A moment like this one

In this August 28, 1963 file photo, Dr. Martin Luther King Jr. acknowledges the crowd at the Lincoln Memorial for his “I Have a Dream” speech during the March on Washington. (AP Photo/File)

In this August 28, 1963 file photo, Dr. Martin Luther King Jr. acknowledges the crowd at the Lincoln Memorial for his “I Have a Dream” speech during the March on Washington. (AP Photo/File)

Dani McClain for The Nation on December 4, 2014

"The Civil Rights Movement Came Out of a Moment Like This One"

Back in August, some observers drew comparisons between the shooting of Michael Brown by Darren Wilson in Ferguson, Missouri, and the 1955 murder of Emmett Till. If parallels to civil rights movement history are helpful now, then let yesterday’s announcement that a Staten Island grand jury won’t indict the police officer who choked Eric Garner to death be a sign that we’re somewhere closer to 1963—when a series of devastating setbacks and subsequent widespread outrage transformed the civil rights struggle—than we are to Till’s lynching, that earlier consciousness-raising moment. There was a perfect storm this week: the continuing fallout of the failed indictment of Wilson; the news of the outcome in the Garner case; a Cleveland newspaper’s efforts to discredit and sling mud on the parents of a 12-year-old boy killed by police. This moment has the potential to catapult change, just as a series of events that transpired eight years after Till was killed did.

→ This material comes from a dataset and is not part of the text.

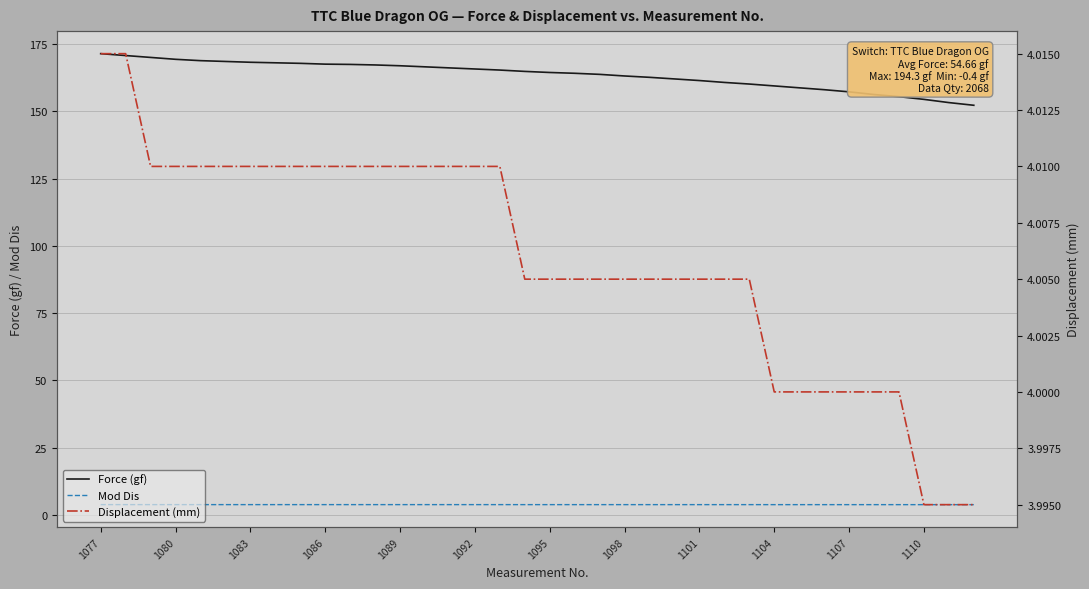

True or false: Displacement (mm) and Mod Dis intersect in this chart.

False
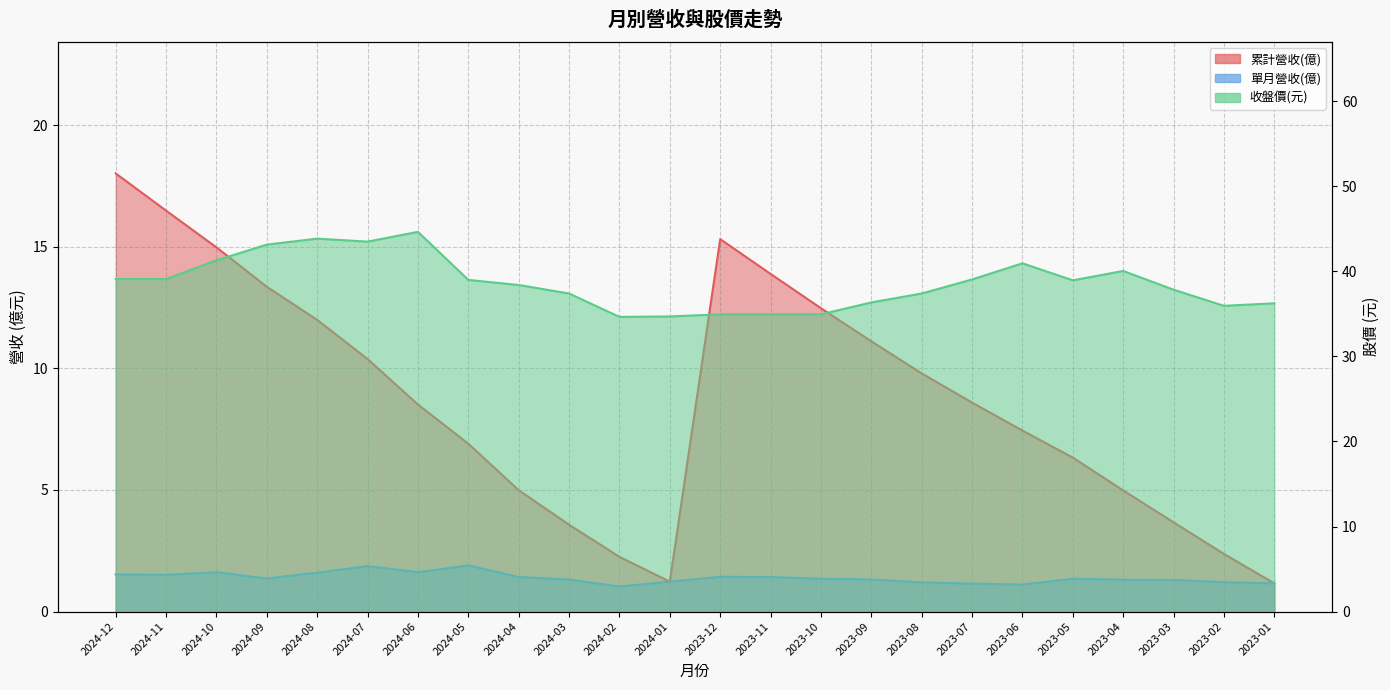

What is the label of the 8th point from the left?

2024-05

The murder of 14-year-old Till and the 1963 murder of four black girls at Birmingham’s Sixteenth Street Baptist Church both became national stories that hit Americans square in the chest, reminding them of the Jim Crow system of justice in which black people had no rights that whites were bound to respect. With the killings of Garner, Brown, Akai Gurley, Tamir Rice and others, we are all reminded that black life is still too often devalued, and that police officers are often not subject to the rule of law. That reminder has packed a similar emotional wallop. It is all coming so quickly: these announcements that a trial isn’t even needed to determine the police officer’s guilt or innocence. These exonerations through other means. People are taking to the streets nationwide to protest: just last night saw an outpouring of response in New York City, Los Angeles, Atlanta and beyond.

But one problem, as my colleague Zoë Carpenter noted yesterday, is that some who are protesting are wondering how to turn these coordinated actions into a movement.